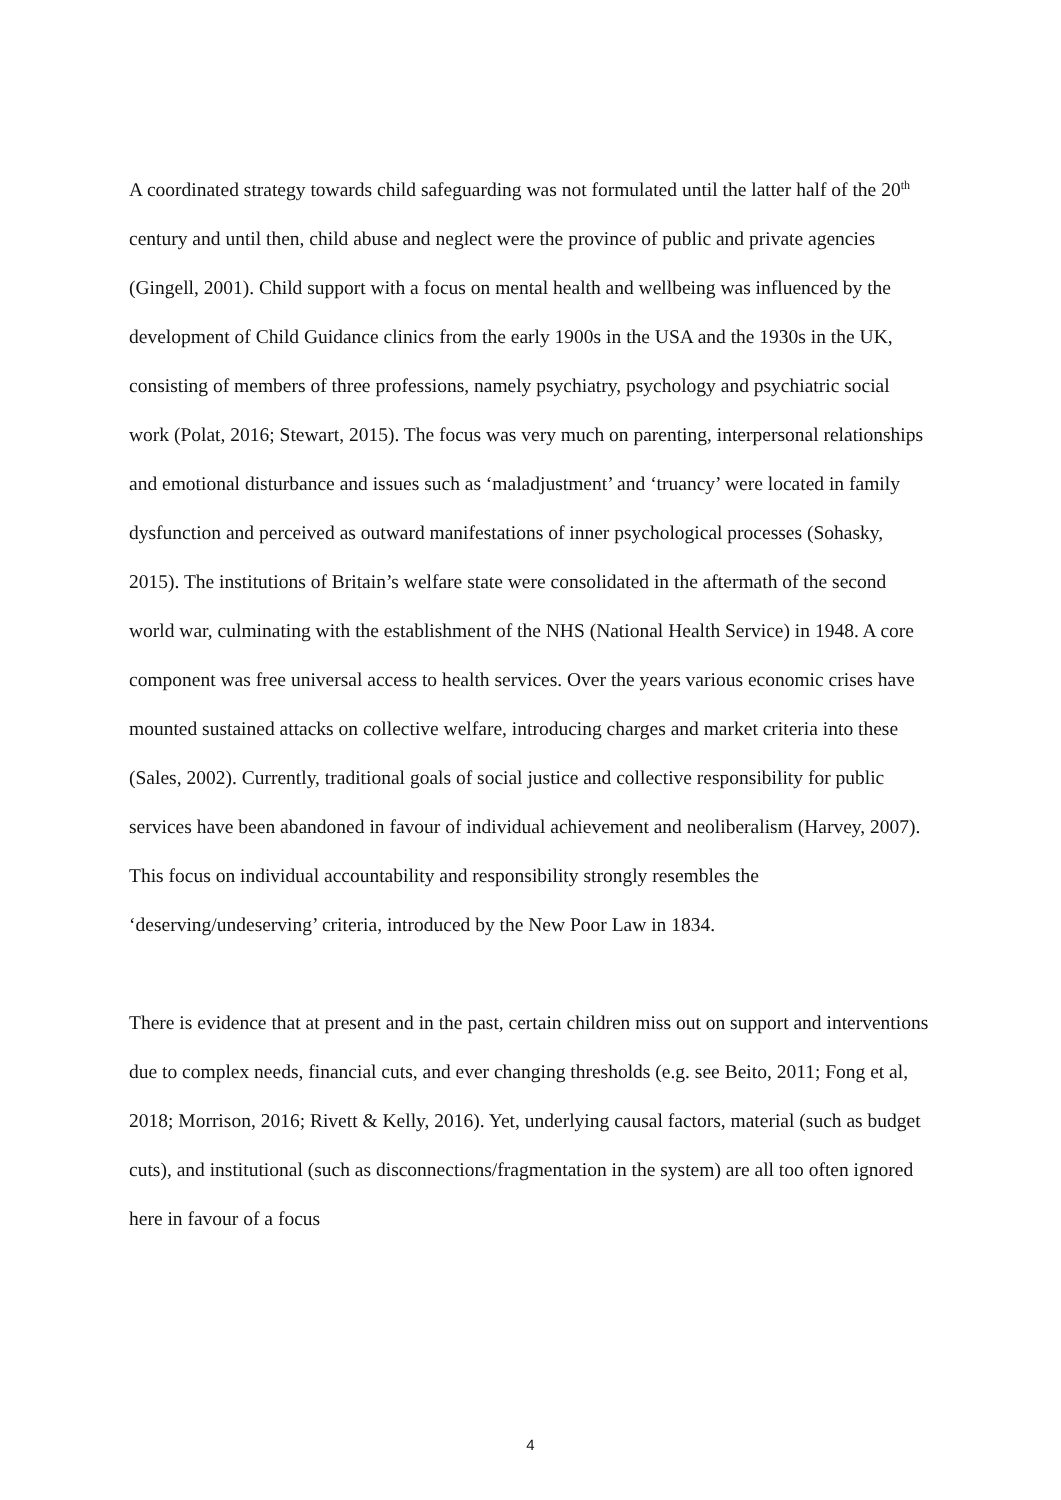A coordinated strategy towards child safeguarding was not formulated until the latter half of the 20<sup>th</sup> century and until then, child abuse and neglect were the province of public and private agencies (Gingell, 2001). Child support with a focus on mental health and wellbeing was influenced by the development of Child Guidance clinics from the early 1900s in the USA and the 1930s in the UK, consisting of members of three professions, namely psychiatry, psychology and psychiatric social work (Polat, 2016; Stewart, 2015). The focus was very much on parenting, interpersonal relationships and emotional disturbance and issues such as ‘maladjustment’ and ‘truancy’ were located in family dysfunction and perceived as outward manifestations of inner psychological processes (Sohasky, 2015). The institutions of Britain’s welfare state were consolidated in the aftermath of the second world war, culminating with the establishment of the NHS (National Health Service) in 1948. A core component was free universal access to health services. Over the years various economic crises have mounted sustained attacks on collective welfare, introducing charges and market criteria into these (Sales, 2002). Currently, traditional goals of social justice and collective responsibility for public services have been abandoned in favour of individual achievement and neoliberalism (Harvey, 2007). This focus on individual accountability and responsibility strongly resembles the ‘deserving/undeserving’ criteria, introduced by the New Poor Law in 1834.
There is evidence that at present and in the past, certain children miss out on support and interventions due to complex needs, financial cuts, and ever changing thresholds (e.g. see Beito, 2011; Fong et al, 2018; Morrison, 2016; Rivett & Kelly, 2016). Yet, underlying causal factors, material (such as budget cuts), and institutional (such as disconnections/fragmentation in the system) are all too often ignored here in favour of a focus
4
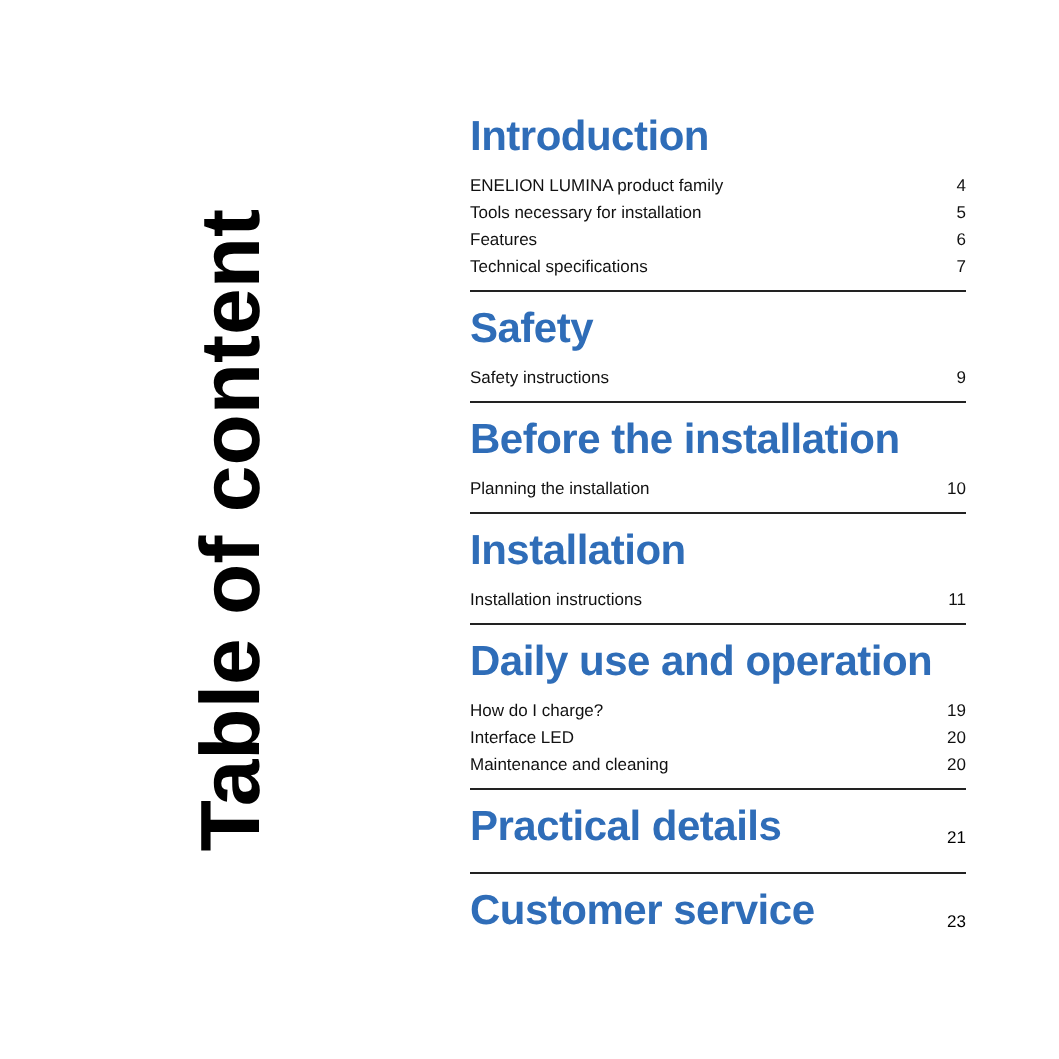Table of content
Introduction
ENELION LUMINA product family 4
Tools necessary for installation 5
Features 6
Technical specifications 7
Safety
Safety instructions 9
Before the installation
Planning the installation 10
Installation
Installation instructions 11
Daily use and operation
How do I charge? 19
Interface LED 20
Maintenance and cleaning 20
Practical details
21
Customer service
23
==
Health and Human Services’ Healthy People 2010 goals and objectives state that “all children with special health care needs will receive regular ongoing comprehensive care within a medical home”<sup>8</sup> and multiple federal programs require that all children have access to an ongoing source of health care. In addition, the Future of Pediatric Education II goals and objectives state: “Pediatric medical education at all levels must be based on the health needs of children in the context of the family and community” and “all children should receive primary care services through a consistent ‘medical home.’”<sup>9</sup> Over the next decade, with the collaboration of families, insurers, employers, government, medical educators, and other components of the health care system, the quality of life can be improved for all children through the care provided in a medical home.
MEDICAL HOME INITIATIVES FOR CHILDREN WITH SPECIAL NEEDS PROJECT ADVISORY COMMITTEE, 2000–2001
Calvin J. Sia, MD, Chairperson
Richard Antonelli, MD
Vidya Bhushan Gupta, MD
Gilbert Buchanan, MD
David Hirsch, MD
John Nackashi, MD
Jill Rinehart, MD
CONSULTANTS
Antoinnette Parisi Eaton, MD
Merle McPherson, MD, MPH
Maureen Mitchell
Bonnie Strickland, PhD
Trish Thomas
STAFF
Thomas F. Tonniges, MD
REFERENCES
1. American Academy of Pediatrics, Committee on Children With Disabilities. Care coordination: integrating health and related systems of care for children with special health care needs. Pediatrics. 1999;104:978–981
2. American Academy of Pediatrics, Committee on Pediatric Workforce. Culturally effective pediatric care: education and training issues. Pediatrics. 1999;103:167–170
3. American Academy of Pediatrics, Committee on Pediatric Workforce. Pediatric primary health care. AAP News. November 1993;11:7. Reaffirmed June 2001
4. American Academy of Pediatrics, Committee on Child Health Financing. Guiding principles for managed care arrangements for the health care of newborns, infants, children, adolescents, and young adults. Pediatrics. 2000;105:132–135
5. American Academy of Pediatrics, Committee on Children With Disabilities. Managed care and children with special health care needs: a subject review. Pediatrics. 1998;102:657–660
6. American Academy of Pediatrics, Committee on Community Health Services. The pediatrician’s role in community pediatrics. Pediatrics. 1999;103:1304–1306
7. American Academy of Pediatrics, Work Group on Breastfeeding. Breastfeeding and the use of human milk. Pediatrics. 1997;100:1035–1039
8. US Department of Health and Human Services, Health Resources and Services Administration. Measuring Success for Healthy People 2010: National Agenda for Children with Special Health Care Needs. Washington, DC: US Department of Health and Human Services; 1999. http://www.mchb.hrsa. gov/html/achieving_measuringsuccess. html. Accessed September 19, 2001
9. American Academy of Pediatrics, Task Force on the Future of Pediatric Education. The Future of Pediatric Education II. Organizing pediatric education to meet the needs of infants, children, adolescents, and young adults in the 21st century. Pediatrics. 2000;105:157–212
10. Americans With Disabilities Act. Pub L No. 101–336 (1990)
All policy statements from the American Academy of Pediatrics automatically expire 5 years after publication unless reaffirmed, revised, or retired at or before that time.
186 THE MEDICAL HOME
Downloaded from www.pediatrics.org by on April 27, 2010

• **WORK ORDER**: What you give back should be exactly the lines of the data above from the line with "Thomas F. Tonniges, MD" through the line with "3. American Academy", both of those included, and nothing more.

• **RESPONSE**:
Thomas F. Tonniges, MD
REFERENCES
1. American Academy of Pediatrics, Committee on Children With Disabilities. Care coordination: integrating health and related systems of care for children with special health care needs. Pediatrics. 1999;104:978–981
2. American Academy of Pediatrics, Committee on Pediatric Workforce. Culturally effective pediatric care: education and training issues. Pediatrics. 1999;103:167–170
3. American Academy of Pediatrics, Committee on Pediatric Workforce. Pediatric primary health care. AAP News. November 1993;11:7. Reaffirmed June 2001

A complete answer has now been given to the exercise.